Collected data
=== Begin Enclosure ===

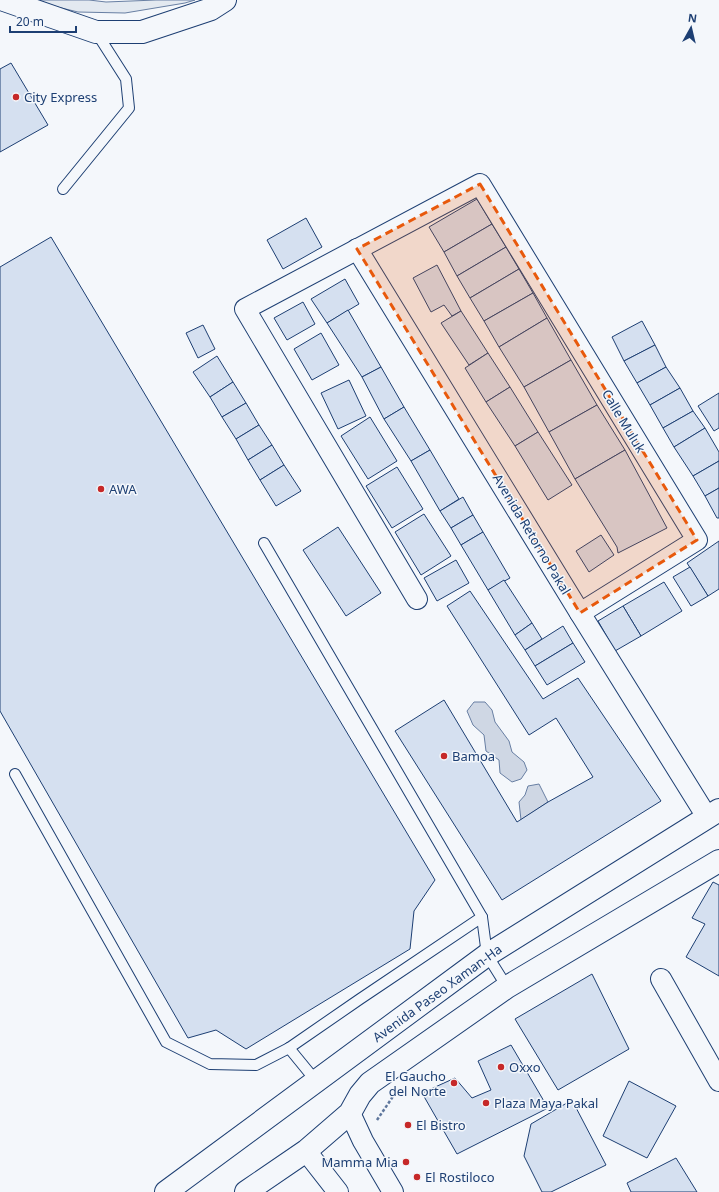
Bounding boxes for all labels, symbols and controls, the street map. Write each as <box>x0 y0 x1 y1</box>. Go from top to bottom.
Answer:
scale bar <box>10 8 76 34</box>
north arrow <box>671 8 711 48</box>
text: N <box>687 10 698 26</box>
text: 20 m <box>16 13 44 30</box>
place label: City Express <box>24 88 97 106</box>
marker: City Express <box>11 92 21 102</box>
street label: Calle Muluk <box>598 386 650 456</box>
street label: Avenida Retorno Pakal <box>489 470 575 598</box>
place label: AWA <box>109 480 137 498</box>
marker: AWA <box>96 484 106 494</box>
place label: Bamoa <box>452 747 495 765</box>
marker: Bamoa <box>439 751 449 761</box>
street label: Avenida Paseo Xaman-Ha <box>369 940 505 1046</box>
place label: Oxxo <box>509 1058 541 1076</box>
marker: Oxxo <box>496 1062 506 1072</box>
place label: El Gaucho del Norte <box>385 1067 446 1100</box>
marker: El Gaucho del Norte <box>449 1078 459 1088</box>
place label: Plaza Maya Pakal <box>494 1094 598 1112</box>
marker: Plaza Maya Pakal <box>481 1098 491 1108</box>
place label: El Bistro <box>416 1116 466 1134</box>
marker: El Bistro <box>403 1120 413 1130</box>
place label: Mamma Mia <box>321 1153 398 1171</box>
marker: Mamma Mia <box>401 1157 411 1167</box>
place label: El Rostiloco <box>425 1168 495 1186</box>
marker: El Rostiloco <box>412 1172 422 1182</box>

=== End Enclosure ===

> [WHAT TO PRODUCE] Apart from the pictures, every record must be set down exactly.

> [WRITTEN RESPONSE]
Bounding boxes for all labels, symbols and controls, the street map. Write each as <box>x0 y0 x1 y1</box>. Go from top to bottom.
Answer:
scale bar <box>10 8 76 34</box>
north arrow <box>671 8 711 48</box>
text: N <box>687 10 698 26</box>
text: 20 m <box>16 13 44 30</box>
place label: City Express <box>24 88 97 106</box>
marker: City Express <box>11 92 21 102</box>
street label: Calle Muluk <box>598 386 650 456</box>
street label: Avenida Retorno Pakal <box>489 470 575 598</box>
place label: AWA <box>109 480 137 498</box>
marker: AWA <box>96 484 106 494</box>
place label: Bamoa <box>452 747 495 765</box>
marker: Bamoa <box>439 751 449 761</box>
street label: Avenida Paseo Xaman-Ha <box>369 940 505 1046</box>
place label: Oxxo <box>509 1058 541 1076</box>
marker: Oxxo <box>496 1062 506 1072</box>
place label: El Gaucho del Norte <box>385 1067 446 1100</box>
marker: El Gaucho del Norte <box>449 1078 459 1088</box>
place label: Plaza Maya Pakal <box>494 1094 598 1112</box>
marker: Plaza Maya Pakal <box>481 1098 491 1108</box>
place label: El Bistro <box>416 1116 466 1134</box>
marker: El Bistro <box>403 1120 413 1130</box>
place label: Mamma Mia <box>321 1153 398 1171</box>
marker: Mamma Mia <box>401 1157 411 1167</box>
place label: El Rostiloco <box>425 1168 495 1186</box>
marker: El Rostiloco <box>412 1172 422 1182</box>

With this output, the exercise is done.